- [Tâche 1]
Dans le texte source, renommez « bonne foi » en « probité » sur le passage allant de « avant de préciser » jusqu'à « la bonne foi. », puis recopiez ce passage modifié.

Nous nous proposons d'analyser ces sanctions à deux
niveaux : d'une part, il s'agit d'étudier l'exemption de
responsabilité des établissements assujettis comme sanction de la
bonne exécution des diligences (paragraphe I) et, autre part, d'analyser
le régime des sanctions applicables en cas de faute des
établissements assujettis (paragraphe II).
Paragraphe I -
L'exemption de responsabilité des établissements
assujettis
Le principe est posé par les articles 30 et suivants du
Règlement du 1er avril 2005, d'où il ressort que les
établissements assujettis sont garantis que leur responsabilité
ne serait nullement engagée, s'ils accomplissent leurs diligences de
bonne foi. L'exemption de responsabilité n'est pas automatique, elle est
soumise à une conditionnalité. C'est pourquoi, nous proposons de
nous arrêter un instant sur l'analyse des conditions d'exemption (A)
avant de préciser la conséquence de cette exemption (B).
A- Les conditions
d'exemption de responsabilité
Le Règlement communautaire pose bien que les
établissements assujettis ne sont exempts que de la
responsabilité qui découlerait de l'exercice « de
bonne foi » de leurs diligences ; peu importe que le
soupçon déclaré donne lieu à des enquêtes,
poursuites, condamnations ou pas.
La première condition requise, c'est la bonne foi.
L'article 30 du Règlement de 2005, l'exige quand il dispose :
« Pour des sommes ou les opérations ayant fait l'objet de
la déclaration et des diligences prescrites, aucune poursuite
pénale ne peut être intentée contre l'établissement
assujetti, ses dirigeants et ses préposés qui ont agi de bonne
foi. » Le problème ici, c'est que, cette notion à
laquelle font référence tous ces textes n'est pas définie
par eux.
De plus, on est porté à déduire que, les
actes et diligences accomplis de mauvaise foi seront sanctionnés. Mais
là aussi, les textes ne précisent ni ce qui constitue la mauvaise
foi, ni la sanction qui doive le cas échéant être
appliquée. Ce silence et cet imbroglio sont très nuisibles
à l'esprit d'efficacité jusque là entretenu par les
dispositifs mis sur pied pour lutter contre le blanchiment des capitaux dans
l'espace CEMAC180(*).

- [Informations affichées]
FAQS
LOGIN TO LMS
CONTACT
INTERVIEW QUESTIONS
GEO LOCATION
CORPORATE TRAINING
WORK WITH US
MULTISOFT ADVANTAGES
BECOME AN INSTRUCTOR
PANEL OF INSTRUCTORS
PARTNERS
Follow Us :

- [Tâche 2]
Recopiez à l'identique chacune des lignes de la liste ci-dessus.

- [Résultat de la tâche 1]
avant de préciser la conséquence de cette exemption (B).
A- Les conditions
d'exemption de responsabilité
Le Règlement communautaire pose bien que les
établissements assujettis ne sont exempts que de la
responsabilité qui découlerait de l'exercice « de
probité » de leurs diligences ; peu importe que le
soupçon déclaré donne lieu à des enquêtes,
poursuites, condamnations ou pas.
La première condition requise, c'est la probité.

- [Résultat de la tâche 2]
FAQS
LOGIN TO LMS
CONTACT
INTERVIEW QUESTIONS
GEO LOCATION
CORPORATE TRAINING
WORK WITH US
MULTISOFT ADVANTAGES
BECOME AN INSTRUCTOR
PANEL OF INSTRUCTORS
PARTNERS
Follow Us :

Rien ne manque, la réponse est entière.